Ante esa amenaza, Clipton maldijo a su coronel, pero cedió. Desalojó de su hospital a una cuarta parte de sus enfermos, aproximadamente, pese a la terrible desazón que le invadía cada vez que tenía que elegir. De esa forma, devolvió a la obra un amasijo de lisiados, heridos leves y hombres con fiebre afectados crónicamente por la malaria, pero capaces de andar.
No hubo protestas. La fe en el coronel era de aquellas que mueven montañas, edifican pirámides, catedrales, puentes y hacen trabajar a moribundos con una sonrisa en los labios. El llamamiento a la solidaridad bastó para convencerlos. Retomaron sin rechistar el camino del río. Unos infortunados soldados, con un brazo inmovilizado por vendajes sucios y mal colocados, agarraron la cuerda del martinete con su única mano hábil y empezaron a tirar de ella al compás, echando el resto que les quedaba de ánimo y fuerzas, ayudándose de todo su menguado peso y sumando el sacrificio de ese doloroso esfuerzo a los sufrimientos que, poco a poco, encaminaban hacia su perfección al puente sobre el río Kwai.

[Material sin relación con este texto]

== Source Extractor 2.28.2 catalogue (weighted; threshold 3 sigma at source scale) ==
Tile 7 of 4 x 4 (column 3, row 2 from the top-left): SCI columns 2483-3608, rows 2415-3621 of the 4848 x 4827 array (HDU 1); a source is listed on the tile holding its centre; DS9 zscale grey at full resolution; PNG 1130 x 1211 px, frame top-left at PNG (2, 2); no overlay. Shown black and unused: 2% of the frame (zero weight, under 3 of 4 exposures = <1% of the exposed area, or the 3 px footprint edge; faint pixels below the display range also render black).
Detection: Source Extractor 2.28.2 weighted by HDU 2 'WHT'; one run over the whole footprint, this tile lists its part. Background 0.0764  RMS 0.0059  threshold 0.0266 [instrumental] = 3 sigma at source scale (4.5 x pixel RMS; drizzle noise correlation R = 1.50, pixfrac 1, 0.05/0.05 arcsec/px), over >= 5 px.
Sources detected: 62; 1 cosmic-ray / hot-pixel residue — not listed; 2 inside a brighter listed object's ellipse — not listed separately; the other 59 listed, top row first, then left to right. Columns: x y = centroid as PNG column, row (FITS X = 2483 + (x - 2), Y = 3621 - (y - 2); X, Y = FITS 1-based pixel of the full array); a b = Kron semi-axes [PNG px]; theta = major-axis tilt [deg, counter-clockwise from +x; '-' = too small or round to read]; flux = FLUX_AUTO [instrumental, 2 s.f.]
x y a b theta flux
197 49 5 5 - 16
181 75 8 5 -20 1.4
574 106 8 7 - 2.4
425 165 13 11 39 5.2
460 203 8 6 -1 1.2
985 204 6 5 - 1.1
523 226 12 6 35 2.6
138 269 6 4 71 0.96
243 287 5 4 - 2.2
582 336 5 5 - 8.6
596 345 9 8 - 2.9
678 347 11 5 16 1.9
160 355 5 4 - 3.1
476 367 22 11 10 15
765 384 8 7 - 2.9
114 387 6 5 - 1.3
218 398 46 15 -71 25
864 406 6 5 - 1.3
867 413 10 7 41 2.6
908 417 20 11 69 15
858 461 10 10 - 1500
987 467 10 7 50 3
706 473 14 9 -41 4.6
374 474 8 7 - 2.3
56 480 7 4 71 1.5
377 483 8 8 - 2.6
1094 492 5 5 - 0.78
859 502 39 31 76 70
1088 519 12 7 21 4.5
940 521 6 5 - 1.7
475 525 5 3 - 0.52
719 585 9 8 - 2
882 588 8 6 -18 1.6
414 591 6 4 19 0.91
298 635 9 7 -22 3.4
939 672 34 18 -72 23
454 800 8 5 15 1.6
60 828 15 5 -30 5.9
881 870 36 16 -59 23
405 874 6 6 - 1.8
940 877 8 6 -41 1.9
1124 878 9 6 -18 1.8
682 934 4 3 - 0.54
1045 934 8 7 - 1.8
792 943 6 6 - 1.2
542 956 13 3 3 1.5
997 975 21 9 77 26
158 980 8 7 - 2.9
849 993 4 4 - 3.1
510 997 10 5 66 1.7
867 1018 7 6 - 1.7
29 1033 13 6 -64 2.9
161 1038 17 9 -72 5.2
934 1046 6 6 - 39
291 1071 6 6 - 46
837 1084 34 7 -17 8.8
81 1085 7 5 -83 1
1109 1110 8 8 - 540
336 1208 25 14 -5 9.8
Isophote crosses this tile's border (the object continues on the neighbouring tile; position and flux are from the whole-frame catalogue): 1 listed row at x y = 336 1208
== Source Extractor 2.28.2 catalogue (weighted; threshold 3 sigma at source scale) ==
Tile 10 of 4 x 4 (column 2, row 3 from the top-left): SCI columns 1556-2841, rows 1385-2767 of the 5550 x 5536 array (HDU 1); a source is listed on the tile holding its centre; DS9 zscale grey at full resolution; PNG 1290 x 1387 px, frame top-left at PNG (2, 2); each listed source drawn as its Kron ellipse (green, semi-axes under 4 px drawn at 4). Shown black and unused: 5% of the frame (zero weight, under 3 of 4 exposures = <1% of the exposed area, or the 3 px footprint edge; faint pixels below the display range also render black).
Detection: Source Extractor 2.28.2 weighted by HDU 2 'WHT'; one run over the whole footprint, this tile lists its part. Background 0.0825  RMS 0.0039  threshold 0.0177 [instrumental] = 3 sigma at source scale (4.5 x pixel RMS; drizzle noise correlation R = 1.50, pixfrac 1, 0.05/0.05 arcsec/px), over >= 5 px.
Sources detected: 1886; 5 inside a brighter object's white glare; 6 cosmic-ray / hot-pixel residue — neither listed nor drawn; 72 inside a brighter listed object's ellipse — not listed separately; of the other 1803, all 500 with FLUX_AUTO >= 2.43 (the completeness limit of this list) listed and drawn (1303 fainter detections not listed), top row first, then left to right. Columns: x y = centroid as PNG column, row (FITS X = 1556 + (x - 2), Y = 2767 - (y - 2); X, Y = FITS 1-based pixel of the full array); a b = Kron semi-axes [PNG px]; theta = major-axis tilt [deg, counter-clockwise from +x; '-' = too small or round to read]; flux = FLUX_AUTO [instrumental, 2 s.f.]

Gracias a este nuevo impulso, el puente fue rápidamente terminado. En breve sólo restaría dar los «últimos retoques», en palabras del coronel, para que la obra presentara ese «acabado» en que un observador experimentado reconoce de inmediato, en cualquier parte del mundo, la maestría de los europeos y la preocupación por la comodidad típica de los anglosajones.